### PAGE TEXT
+++
I’m good at guilt.  Guilt and I go back a long way; it’s almost like we’re best friends.  I’m great at using guilt on my children (I’m trying to stop…but it’s like an addiction.  “Hello.  I’m me and I’m a guiltaholic.”).  Most of all, I hold on to guilt like my butt holds on to those extra pounds that I would love to shed.  I still feel guilty for behaviors thirty years ago.

My biological family, in-laws, husband, and friends all tell me that I’m too sensitive.

“I know,” I’ll say.  “I’m sorry.”

I don’t mean to be so guilty sounding, but I know that my sensitivity can be quite aggravating and I really actually want to be a nice person because nice people don’t cause pain and I really don’t want to cause pain.

But it’s hard to let go of feeling guilty from my stupid actions from when I was a stupid teenager who didn’t quite understand that she was being stupid because I was too busy being a stupid teenager.  Come on…between hormones and angst and the eighties…what else could you expect?  I mean…really…The Breakfast Club was so totally my movie.  I could, like, quote most of the lines that weren’t, like, censored by TBS..or TNT….or CBS….whatever channel it came on that I then recorded so I could watch that movie ad nauseum.

I watched how guilt was smeared across that man much like the slime that clings to my hands after I remove a trout from my fishing line.  I see, so often, how I’ll just bathe myself in guilt because, for some stupid reason, I need to feel guilty again for all of my past mis-deeds.

I’ve been told I would make a great Catholic.

My children are great at using guilt.  They’ll remind me of all the promises that I have made that I haven’t fulfilled and I’ll feel my soul just curl into a fetal position of pain and agony….I feel so guilty.

Sometimes, my husband will remind me of how I used to act twenty years ago when I was still a bit of a stupid teenager….and I feel so guilty.

I don’t get my papers graded on time….I feel so guilty.

Every now and then, I’ll remember that great line from My Big Fat Greek Wedding about how the main character’s mother would make incredible dishes and would serve them up “with a steaming hot side of guilt.”
+++
### SOURCE DATA
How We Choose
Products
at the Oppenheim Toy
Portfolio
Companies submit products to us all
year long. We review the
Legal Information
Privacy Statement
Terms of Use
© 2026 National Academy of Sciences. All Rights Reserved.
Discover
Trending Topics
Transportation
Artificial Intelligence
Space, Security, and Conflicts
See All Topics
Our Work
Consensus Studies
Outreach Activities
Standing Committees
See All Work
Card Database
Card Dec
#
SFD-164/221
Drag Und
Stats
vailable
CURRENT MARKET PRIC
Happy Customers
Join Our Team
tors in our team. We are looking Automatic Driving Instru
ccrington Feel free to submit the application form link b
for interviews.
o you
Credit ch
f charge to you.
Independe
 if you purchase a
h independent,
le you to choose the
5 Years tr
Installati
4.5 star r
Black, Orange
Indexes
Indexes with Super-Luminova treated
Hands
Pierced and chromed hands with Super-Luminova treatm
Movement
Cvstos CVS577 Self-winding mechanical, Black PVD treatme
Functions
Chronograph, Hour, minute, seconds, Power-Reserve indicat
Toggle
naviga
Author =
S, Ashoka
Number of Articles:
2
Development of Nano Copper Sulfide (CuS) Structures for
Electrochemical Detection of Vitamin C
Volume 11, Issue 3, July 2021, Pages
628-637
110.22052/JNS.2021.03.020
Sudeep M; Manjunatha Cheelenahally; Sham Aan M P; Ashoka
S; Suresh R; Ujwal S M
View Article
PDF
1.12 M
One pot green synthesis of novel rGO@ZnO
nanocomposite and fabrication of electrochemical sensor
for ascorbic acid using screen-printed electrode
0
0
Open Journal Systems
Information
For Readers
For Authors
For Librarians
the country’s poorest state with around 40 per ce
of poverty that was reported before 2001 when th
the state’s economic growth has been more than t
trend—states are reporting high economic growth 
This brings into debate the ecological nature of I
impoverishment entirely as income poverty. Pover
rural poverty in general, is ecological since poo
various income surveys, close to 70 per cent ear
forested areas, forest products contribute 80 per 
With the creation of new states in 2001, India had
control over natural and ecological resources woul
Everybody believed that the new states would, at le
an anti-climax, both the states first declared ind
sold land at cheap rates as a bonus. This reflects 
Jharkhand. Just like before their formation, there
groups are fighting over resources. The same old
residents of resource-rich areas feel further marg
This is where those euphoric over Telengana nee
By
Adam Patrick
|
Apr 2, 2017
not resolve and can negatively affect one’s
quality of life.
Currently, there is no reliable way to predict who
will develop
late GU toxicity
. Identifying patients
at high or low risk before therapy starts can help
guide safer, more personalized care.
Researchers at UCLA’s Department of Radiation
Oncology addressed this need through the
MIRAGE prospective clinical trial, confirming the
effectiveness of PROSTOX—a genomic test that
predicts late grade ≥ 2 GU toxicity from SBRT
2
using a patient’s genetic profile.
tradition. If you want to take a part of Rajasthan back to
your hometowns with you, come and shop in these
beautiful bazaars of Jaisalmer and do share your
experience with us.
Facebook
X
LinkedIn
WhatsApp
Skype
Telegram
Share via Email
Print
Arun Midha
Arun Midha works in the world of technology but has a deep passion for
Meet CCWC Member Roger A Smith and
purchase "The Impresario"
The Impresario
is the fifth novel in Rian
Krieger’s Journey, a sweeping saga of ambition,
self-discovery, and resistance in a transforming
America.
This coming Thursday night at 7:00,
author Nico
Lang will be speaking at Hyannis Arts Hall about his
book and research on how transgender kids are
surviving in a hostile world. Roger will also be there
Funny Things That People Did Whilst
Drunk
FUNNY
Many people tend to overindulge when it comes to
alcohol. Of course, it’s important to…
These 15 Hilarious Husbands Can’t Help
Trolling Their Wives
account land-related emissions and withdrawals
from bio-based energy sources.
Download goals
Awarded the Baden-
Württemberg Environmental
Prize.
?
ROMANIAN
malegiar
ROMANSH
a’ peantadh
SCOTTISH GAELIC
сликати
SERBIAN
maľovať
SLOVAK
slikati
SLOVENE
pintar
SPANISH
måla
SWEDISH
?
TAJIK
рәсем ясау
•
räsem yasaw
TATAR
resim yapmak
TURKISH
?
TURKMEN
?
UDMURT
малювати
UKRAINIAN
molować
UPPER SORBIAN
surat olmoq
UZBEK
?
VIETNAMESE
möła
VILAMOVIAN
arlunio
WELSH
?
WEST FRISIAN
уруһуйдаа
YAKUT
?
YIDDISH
+++
### EXERCISE 1
Summarize the text on guilt in two sentences.
### EXERCISE 2
In the text on guilt, rewrite the stretch from "I’ve been told" through "agony….I feel so guilty.", substituting "tight ball" for "fetal position".
Rely only on the text on guilt for what comes next.

### FINAL ANSWER 1
The writer claims to be good at guilt, using it on the writer's children and still feeling guilty for behaviors from thirty years ago, including stupid actions as a teenager in the eighties. Family and friends call the writer too sensitive, and the children's reminders of unfulfilled promises, the husband's reminders of past behavior, and papers not graded on time all bring on the feeling of being so guilty.

### FINAL ANSWER 2
I’ve been told I would make a great Catholic.

My children are great at using guilt.  They’ll remind me of all the promises that I have made that I haven’t fulfilled and I’ll feel my soul just curl into a tight ball of pain and agony….I feel so guilty.